Open Aristo23333 opened 3 months ago

Aristo23333 commented 3 months ago

Hi author, Thank you for your talented work! I notice that in mamba_simple.py image In the function mamba_inner_fn, The B,C can be input variables like A?\ Do this means I can make personalized input of B and C for training, like A? Does this affect the time-varient characteristics of Mamba that you mentioned in your paper?

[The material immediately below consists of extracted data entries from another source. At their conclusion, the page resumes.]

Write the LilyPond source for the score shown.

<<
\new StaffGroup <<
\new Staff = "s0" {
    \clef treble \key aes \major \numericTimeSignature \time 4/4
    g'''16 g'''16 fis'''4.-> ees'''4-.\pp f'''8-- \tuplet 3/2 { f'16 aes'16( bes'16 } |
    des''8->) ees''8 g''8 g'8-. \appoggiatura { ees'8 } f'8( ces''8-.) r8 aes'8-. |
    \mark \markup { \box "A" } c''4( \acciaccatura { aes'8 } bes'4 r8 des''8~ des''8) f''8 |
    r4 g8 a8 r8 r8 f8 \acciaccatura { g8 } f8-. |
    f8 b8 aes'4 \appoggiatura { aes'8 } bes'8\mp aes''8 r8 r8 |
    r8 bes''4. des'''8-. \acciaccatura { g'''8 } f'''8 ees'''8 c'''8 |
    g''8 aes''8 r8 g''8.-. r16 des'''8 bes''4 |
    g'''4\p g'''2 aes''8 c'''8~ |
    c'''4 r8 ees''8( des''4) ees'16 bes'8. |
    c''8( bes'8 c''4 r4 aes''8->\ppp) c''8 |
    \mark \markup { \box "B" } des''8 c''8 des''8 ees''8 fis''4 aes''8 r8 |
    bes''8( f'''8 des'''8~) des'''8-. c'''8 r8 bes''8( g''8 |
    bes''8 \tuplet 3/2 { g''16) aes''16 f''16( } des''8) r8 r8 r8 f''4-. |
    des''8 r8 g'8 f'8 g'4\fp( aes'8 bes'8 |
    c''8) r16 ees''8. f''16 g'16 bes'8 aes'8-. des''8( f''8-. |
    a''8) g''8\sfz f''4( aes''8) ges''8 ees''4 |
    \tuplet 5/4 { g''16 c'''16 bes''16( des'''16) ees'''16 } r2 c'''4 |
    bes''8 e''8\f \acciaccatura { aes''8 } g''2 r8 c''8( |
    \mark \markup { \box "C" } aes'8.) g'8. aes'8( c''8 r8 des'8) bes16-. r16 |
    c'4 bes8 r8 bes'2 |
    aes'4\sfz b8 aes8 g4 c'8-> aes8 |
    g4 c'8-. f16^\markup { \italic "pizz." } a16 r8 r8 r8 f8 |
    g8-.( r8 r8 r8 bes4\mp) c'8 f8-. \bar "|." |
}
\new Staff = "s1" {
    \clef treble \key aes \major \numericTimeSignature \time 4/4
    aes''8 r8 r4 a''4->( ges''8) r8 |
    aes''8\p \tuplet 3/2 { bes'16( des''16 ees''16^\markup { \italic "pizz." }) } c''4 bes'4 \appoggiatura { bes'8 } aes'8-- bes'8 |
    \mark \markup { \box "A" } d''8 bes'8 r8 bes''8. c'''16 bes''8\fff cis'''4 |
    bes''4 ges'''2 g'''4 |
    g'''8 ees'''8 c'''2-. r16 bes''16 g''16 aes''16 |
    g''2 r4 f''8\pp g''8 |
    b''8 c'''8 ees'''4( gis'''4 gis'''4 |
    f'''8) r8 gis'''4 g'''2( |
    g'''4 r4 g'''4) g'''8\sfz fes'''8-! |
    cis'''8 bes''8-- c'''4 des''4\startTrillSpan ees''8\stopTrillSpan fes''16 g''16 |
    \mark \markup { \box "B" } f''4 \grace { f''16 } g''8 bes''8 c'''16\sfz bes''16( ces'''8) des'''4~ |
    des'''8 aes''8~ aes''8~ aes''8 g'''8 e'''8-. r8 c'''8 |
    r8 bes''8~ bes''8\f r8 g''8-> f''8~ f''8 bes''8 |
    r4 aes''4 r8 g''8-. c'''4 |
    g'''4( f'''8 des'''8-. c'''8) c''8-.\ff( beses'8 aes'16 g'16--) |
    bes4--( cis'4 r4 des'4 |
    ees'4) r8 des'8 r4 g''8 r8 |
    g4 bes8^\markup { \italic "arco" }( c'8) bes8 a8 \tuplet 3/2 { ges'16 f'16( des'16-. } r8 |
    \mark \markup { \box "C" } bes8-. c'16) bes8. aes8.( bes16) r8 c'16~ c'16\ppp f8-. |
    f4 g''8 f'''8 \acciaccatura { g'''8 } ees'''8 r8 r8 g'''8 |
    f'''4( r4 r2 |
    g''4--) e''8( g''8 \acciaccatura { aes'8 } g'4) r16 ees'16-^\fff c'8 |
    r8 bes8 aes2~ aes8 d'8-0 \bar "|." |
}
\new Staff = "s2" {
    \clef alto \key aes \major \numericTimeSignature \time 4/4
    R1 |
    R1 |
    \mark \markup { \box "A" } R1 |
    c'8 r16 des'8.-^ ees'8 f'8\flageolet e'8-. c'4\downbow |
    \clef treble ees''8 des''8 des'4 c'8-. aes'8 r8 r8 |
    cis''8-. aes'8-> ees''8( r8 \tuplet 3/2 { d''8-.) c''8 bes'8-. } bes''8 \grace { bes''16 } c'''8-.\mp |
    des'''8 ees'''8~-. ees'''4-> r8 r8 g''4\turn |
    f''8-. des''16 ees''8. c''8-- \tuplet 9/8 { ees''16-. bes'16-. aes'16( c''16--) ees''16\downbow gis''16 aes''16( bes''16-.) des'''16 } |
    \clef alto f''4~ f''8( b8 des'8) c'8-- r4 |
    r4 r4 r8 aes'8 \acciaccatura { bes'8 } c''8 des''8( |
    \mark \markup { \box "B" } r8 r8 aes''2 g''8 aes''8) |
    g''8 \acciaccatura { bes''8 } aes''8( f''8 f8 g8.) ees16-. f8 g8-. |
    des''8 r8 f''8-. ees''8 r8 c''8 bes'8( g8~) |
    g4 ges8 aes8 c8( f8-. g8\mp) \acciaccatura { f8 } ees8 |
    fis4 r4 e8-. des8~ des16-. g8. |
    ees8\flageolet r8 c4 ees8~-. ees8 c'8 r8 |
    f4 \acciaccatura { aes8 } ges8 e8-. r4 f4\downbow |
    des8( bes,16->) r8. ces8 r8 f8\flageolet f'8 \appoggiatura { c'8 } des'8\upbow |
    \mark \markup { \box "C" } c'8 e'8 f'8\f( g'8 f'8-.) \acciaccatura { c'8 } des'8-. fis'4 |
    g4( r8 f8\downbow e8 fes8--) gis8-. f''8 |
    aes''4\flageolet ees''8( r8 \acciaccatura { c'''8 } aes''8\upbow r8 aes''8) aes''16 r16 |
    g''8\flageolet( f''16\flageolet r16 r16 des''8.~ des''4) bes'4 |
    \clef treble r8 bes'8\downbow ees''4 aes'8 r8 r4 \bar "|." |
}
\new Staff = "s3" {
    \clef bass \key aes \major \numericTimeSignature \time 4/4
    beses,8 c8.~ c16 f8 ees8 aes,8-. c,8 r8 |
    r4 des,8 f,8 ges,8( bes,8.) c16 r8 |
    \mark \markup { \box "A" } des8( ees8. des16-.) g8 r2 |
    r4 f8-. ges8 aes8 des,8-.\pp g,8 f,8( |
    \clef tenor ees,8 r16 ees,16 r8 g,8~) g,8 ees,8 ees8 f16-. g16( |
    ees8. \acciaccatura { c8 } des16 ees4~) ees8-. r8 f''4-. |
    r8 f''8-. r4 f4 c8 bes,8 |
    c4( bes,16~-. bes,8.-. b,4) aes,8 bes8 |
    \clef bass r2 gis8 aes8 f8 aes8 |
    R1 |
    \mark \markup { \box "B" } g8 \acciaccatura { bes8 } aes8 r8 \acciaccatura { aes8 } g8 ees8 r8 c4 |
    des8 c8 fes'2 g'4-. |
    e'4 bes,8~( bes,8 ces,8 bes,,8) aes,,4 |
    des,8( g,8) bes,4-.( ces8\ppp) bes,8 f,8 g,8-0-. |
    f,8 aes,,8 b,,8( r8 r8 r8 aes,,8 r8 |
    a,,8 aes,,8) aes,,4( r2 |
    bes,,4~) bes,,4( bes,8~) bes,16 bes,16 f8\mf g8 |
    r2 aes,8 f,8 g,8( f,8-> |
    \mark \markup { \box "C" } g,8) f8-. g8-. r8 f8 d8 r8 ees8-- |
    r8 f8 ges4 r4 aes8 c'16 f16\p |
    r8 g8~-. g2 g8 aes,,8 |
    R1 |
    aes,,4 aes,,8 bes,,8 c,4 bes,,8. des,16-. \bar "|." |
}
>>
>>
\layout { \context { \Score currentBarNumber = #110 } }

Hprairie commented 3 months ago

In Mamba B and C are functions of x (the first part of the xz variable). To create a B and C, I'm guessing they use x_proj to get something like this B, C, delta = x_proj(x), which means that B, C, and delta are input dependent. If you want them to be static, i.e. not time-variant, then you can set them to parameters like in the S4 papers. However, the paper abalates that selectivity is important for language so it would be best to leave them as functions of x if the downstream task in language.

That being said, their cuda kernel does technically allow B and C to be static and not inputs of x, but again this has been shown to have worse downstream performance.

tridao commented 3 months ago

By default, B and C are the results of x_proj(x) (i.e. B and C are input-dependent), which is done inside mamba_inner_fn. If you pass sth not None to mamba_inner_fn, those would be used instead. It might work, but that code path is used extensively and as a result not as well-tested.